*DATA SUPPLIED*.

▬▬▬▬▬▬

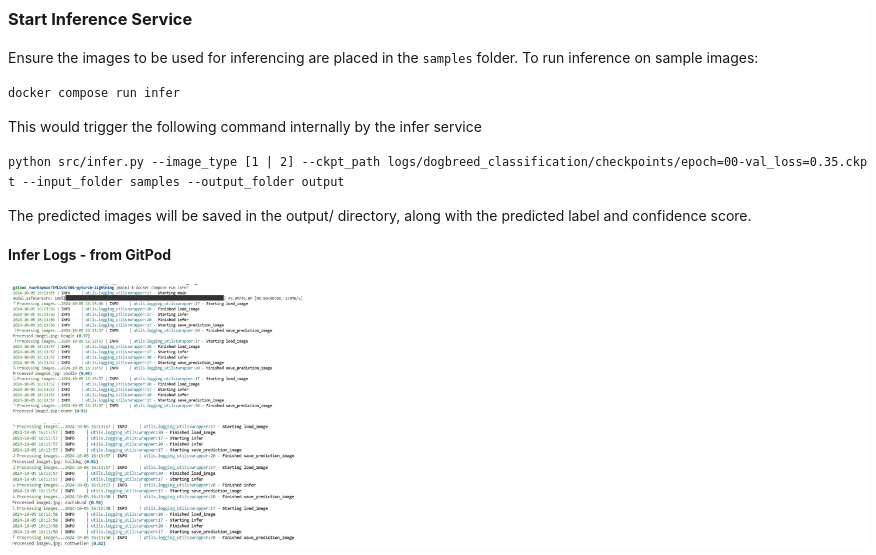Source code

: ### Start Inference Service

Ensure the images to be used for inferencing are placed in the `samples` folder. To run inference on sample images:


```
docker compose run infer
```

This would trigger the following command internally by the infer service


```
python src/infer.py --image_type [1 | 2] --ckpt_path logs/dogbreed_classification/checkpoints/epoch=00-val_loss=0.35.ckpt --input_folder samples --output_folder output
```

The predicted images will be saved in the output/ directory, along with the predicted label and confidence score.

<h4>Infer Logs - from GitPod</h4>

<div style="display: grid; grid-template-columns: 1fr; gap: 10px;">
  <img src="./execution_results/infer_log1.JPG" alt="Inference Logs Part 1" width="300"/>
  <img src="./execution_results/infer_log2.JPG" alt="Inference Logs Part 2" width="300"/>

▬▬▬▬▬▬

*TASK BRIEF*.
Lines from the entries that contain the word "width" are what the answer must hold.

*EXERCISE RESPONSE*.
  <img src="./execution_results/infer_log1.JPG" alt="Inference Logs Part 1" width="300"/>
  <img src="./execution_results/infer_log2.JPG" alt="Inference Logs Part 2" width="300"/>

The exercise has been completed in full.